D-CNN models have much room for design optimization. A number of scholars have proposed excellent model optimization strategies, such as the use of a 1 × 1 convolution kernel in GoogLeNet to reduce the number of parameters and the use of a residual structure to solve the network degradation problem in ResNet. SqueezeNet uses fire modules and global average pooling to replace the fully connected layers and thus to compress the parameters significantly. At the same time, it retains large feature maps before global average pooling, thereby preserving more information and improving the classification accuracy of the model. This study optimizes SqueezeNet using improvements based on a simple bypass connection structure and improvements based on the Slim module structure. The training speed of the improved method based on the Slim module structure is faster than that of the model based on a simple bypass connection; this is directly related to the former’s use of the group convolution strategy to reduce the number of weighting parameters and operations, and the reduction in the number of weighting parameters does not have a significant impact on the accuracy of identification of areas in which pine wood nematode disease is present. In addition, the optimization strategies of replacing the activation function, introducing a BN layer, reducing the number of modules, and introducing a dropout layer were conducted in a step-by-step manner. The results show that these methods are very helpful in improving the performance of the network model in terms of both speed and accuracy. Introducing a BN layer can improve gradient dispersion and thus improve the training accuracy; reducing the number of modules can remove redundant layers and thus speed up network training, and introducing a dropout layer can prevent network overfitting in some structures, thereby improving generalizability.

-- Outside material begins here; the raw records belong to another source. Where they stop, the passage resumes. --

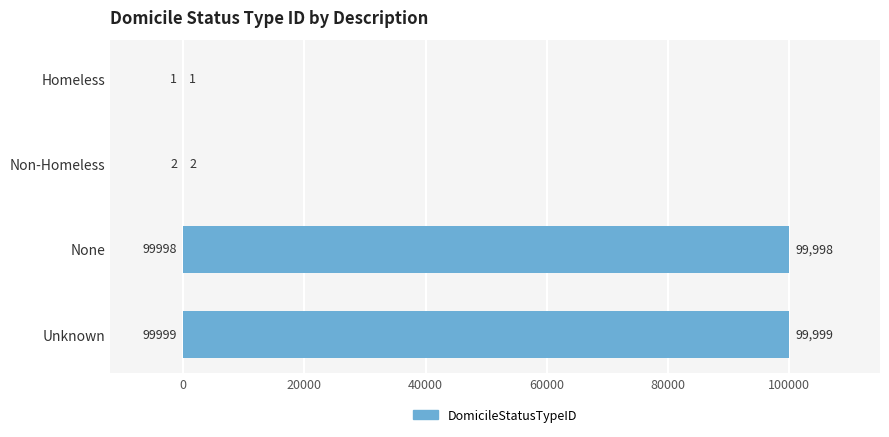

Which category has the highest value across all series?

Unknown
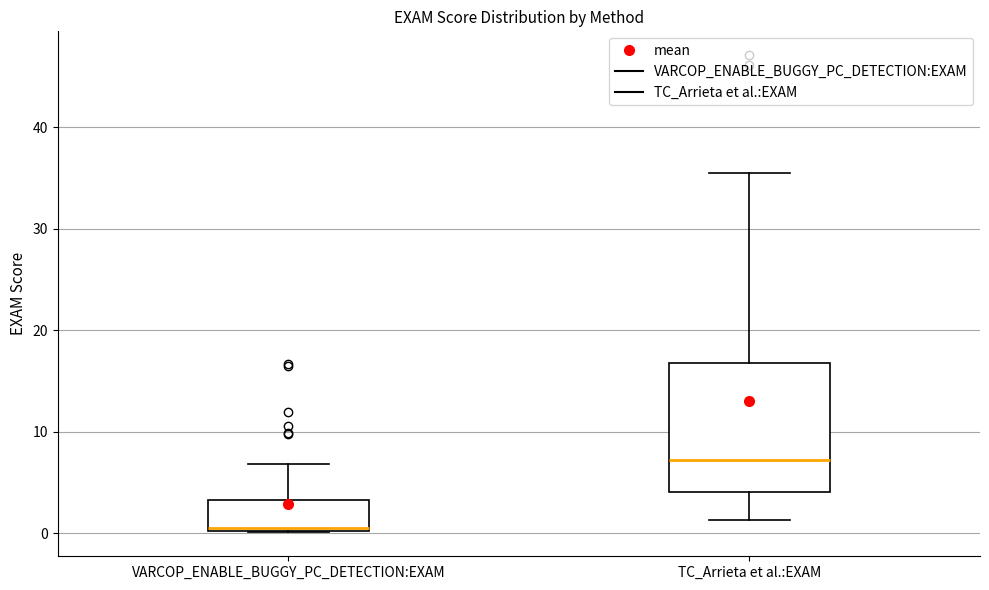

Which box is the tallest, from its lower edge to its upper edge?

TC_Arrieta et al.:EXAM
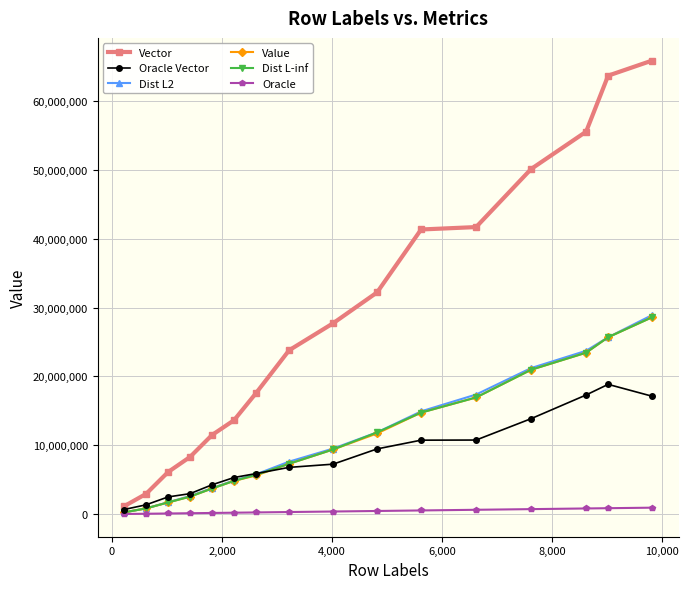

Which series has the largest range (max minus min)?

Vector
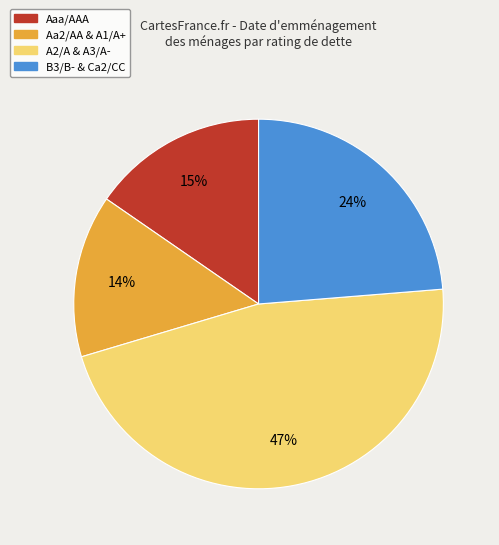

To the nearest percent, what is the average slice percentage?

25%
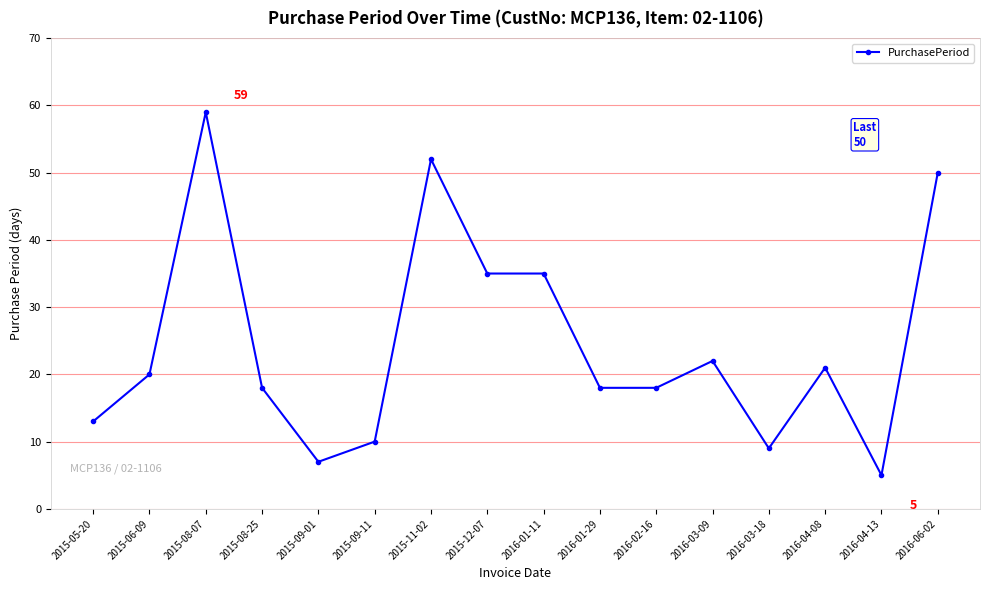

Does the chart have visible grid lines?

Yes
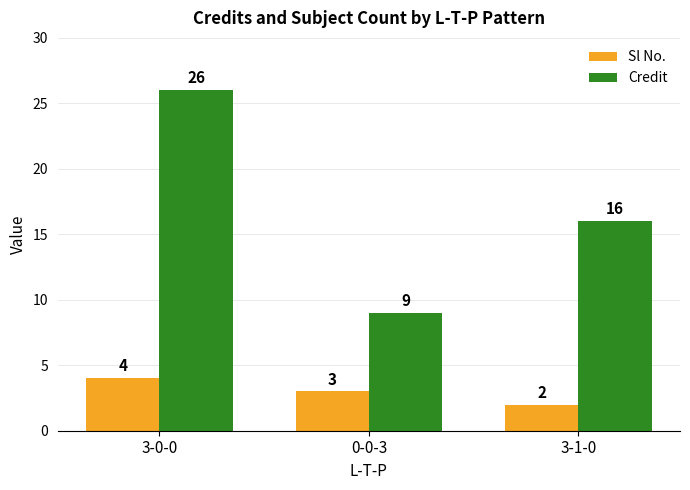

Reading left to right, transcribe all the data shown in this chart.

Sl No.: 3-0-0=4	0-0-3=3	3-1-0=2
Credit: 3-0-0=26	0-0-3=9	3-1-0=16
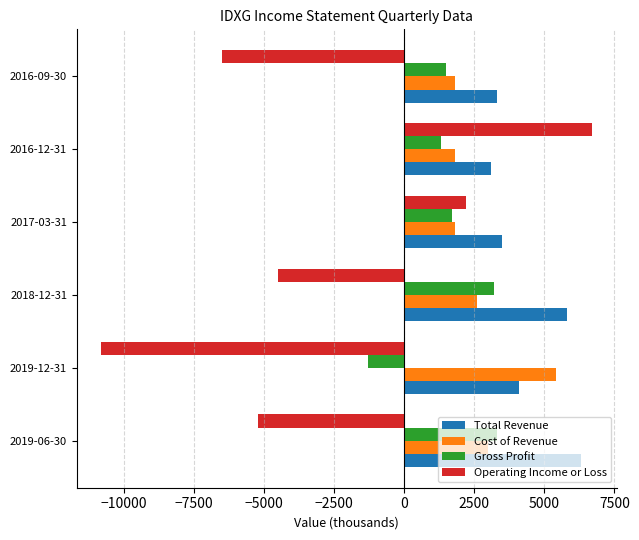

What is the sum of all Total Revenue values?

26100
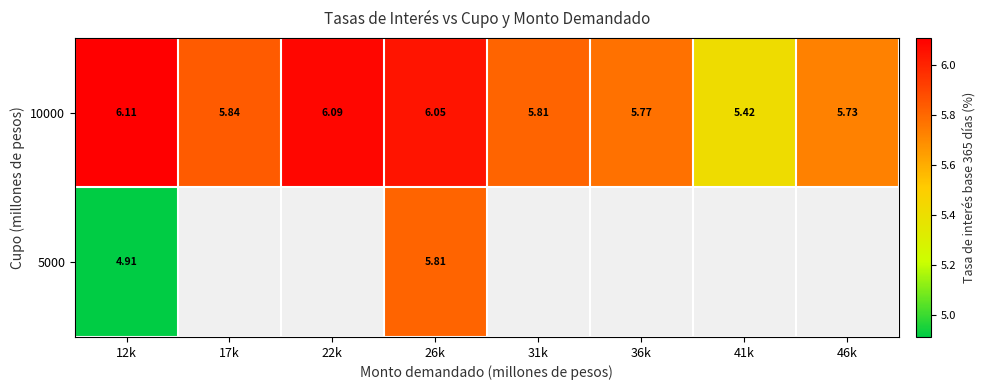

Which category has the lowest value across all series?

12k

In this study, deep learning technology was applied to the classification of pine wood nematode disease satellite remote sensing images, and good results were achieved with an accuracy of 94.90%. However, some aspects of this work need to be improved and expanded. In this study, only GF-1 and GF-2 images were used in the construction of the datasets. The use of only a few data types limits the scope of application of the trained network model. In addition, this study used D-CNN to identify and classify satellite remote sensing images of pine wood nematode disease occurrence areas, but it did not attempt to detect dead wood or to study how factors, such as the age of the trees and the characteristics of the terrain affect the results. Other causes, such as drought, can also kill pine trees, combined with ground investigation, the error can be limited to an acceptable range. These areas of research are key areas in which research will be conducted next.